DOCUMENT EXCERPT:
------------------------------------------------------------
A final issue also merits consideration: the altogether unhappy aesthetic effect of the garishly painted, plastic-pyloned bike lanes on the serene beauty of what is one of the most gracious boulevards in the city, the stately boundary between graceful Prospect Park and one of Brooklyn’s finest historic districts. And the parking lane in the middle of the street destroys the previously unfettered vista culminating in the magnificent Grand Army Plaza memorial at the pivot of Prospect Park West, Prospect Park, and Eastern Parkway. (One shudders to imagine how a Parisian might view the encrustation of the view down the Champs Elysées through the Arc de Triomphe.)
Beauty and aesthetics are, of course, in the eye of the beholder. Once the city can fund the implementation of raised curbs to replace the pedestrian refuge areas, the pylons delineating those areas can be removed. However, they are necessary at this juncture to prevent drivers from parking in the at-grade refuge areas, which are instrumental to the visibility and safety of pedestrians and cyclists. Of course, the replacement of the park-side parking lane with a planted median might add tremendously to the avenue's aesthetics.
------------------------------------------------------------
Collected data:

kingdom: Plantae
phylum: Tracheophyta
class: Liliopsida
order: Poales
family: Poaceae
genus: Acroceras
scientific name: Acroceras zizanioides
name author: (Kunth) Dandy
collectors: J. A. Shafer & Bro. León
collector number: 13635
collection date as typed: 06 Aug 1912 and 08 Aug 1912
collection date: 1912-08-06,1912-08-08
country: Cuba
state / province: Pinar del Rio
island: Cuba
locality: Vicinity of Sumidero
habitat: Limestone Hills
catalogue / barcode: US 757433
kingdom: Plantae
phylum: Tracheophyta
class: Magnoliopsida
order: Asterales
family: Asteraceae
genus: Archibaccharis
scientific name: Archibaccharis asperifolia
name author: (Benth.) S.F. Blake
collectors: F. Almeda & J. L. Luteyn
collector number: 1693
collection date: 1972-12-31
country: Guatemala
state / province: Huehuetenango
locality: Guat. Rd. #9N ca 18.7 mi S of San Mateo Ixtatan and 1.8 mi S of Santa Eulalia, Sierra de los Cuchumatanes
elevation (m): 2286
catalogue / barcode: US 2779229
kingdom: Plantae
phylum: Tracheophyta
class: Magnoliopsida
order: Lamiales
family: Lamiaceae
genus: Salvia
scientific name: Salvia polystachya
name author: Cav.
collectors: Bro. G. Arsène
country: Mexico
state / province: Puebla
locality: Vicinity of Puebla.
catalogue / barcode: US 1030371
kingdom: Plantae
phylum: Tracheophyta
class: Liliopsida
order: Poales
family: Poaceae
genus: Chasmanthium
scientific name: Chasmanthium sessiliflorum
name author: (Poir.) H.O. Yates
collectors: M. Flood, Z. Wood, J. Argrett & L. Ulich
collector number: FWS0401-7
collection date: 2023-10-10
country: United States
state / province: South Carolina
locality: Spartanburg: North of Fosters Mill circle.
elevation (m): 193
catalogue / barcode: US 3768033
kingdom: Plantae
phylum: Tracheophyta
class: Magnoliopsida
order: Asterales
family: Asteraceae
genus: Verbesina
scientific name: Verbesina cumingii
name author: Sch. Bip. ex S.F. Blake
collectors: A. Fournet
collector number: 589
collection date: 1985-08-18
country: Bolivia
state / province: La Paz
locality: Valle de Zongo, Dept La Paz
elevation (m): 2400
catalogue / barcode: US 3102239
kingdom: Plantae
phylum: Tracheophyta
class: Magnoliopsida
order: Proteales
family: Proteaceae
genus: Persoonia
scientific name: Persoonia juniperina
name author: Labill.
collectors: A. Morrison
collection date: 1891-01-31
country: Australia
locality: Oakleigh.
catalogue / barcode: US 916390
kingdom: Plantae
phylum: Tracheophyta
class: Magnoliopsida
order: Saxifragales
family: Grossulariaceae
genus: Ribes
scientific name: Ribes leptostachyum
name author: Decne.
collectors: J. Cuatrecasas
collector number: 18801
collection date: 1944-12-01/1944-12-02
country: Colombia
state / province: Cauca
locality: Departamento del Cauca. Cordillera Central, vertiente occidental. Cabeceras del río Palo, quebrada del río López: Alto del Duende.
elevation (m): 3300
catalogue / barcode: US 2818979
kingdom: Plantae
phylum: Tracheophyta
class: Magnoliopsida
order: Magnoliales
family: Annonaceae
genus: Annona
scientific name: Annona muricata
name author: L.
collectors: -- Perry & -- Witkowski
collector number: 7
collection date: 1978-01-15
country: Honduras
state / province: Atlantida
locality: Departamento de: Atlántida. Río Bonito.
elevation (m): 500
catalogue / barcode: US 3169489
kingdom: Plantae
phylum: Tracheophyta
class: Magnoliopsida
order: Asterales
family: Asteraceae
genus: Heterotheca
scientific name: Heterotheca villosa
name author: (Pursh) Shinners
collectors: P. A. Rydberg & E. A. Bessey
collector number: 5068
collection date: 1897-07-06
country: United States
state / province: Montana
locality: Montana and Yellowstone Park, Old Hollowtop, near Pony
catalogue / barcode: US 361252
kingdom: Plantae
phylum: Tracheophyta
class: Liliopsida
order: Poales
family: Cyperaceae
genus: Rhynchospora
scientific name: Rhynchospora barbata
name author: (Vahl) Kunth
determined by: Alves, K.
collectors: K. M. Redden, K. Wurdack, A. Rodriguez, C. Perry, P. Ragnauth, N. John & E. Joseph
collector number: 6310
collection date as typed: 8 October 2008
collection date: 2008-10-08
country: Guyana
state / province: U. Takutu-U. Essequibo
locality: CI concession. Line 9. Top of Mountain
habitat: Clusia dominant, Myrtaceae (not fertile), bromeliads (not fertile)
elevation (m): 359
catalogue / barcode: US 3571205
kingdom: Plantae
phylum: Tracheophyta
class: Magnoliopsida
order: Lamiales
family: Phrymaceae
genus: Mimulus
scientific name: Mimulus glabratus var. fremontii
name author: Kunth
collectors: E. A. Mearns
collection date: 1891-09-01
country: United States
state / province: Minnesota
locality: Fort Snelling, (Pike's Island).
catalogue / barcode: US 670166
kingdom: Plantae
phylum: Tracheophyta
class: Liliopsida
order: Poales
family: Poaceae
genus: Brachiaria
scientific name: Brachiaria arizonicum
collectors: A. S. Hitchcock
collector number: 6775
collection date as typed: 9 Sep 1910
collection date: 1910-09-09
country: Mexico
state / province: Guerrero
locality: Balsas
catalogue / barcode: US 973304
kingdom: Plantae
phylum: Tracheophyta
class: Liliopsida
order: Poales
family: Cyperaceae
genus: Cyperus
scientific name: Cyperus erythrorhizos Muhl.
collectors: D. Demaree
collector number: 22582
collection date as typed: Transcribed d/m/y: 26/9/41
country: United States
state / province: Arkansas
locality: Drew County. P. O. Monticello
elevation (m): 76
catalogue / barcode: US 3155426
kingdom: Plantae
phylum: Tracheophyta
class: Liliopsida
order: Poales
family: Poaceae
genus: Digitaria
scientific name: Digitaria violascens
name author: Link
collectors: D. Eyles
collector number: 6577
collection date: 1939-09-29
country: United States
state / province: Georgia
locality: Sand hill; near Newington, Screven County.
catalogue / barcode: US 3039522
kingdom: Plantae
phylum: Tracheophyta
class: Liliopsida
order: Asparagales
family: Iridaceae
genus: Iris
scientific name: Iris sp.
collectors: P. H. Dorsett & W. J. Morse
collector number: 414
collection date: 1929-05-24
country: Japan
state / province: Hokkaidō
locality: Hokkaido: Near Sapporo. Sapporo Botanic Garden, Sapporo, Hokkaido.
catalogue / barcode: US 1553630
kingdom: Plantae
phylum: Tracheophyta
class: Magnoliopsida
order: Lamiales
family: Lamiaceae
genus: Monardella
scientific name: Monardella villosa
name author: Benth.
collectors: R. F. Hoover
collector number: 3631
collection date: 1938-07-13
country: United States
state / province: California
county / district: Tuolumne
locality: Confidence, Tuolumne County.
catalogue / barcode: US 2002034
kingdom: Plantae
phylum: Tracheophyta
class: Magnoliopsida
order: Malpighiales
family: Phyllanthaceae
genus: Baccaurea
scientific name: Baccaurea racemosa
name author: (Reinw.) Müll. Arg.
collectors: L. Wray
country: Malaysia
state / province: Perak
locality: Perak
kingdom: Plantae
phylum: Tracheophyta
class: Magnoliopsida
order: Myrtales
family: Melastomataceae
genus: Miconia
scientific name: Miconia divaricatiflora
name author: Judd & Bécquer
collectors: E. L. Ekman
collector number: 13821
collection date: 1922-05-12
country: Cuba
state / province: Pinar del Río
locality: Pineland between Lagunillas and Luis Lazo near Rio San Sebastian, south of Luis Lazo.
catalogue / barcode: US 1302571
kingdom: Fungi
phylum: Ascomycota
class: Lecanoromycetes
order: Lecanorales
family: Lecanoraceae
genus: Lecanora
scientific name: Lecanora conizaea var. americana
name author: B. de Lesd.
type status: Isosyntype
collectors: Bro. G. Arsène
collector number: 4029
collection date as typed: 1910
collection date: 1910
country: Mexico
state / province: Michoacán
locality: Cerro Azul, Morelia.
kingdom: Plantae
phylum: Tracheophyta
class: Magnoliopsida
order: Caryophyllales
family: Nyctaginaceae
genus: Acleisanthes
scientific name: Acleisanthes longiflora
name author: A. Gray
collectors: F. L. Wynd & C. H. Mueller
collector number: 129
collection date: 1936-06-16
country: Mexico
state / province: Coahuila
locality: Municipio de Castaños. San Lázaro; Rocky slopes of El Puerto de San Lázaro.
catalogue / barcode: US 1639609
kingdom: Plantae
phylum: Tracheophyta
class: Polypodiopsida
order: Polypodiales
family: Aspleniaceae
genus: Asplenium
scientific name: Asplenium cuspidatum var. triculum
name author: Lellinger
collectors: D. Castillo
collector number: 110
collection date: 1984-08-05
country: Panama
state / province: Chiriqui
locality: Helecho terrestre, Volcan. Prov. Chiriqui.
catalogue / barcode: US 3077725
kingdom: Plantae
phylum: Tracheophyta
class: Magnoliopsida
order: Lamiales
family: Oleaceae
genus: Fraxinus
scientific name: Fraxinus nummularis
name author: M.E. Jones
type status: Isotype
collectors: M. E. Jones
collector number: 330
------------------------------------------------------------
GIVEN INSTRUCTION:
In the excerpt on bike lanes, what could the city install to replace the pedestrian refuge areas once it has the funding? The records have no connection to the excerpt on bike lanes.

EXERCISE RESULT:
Raised curbs.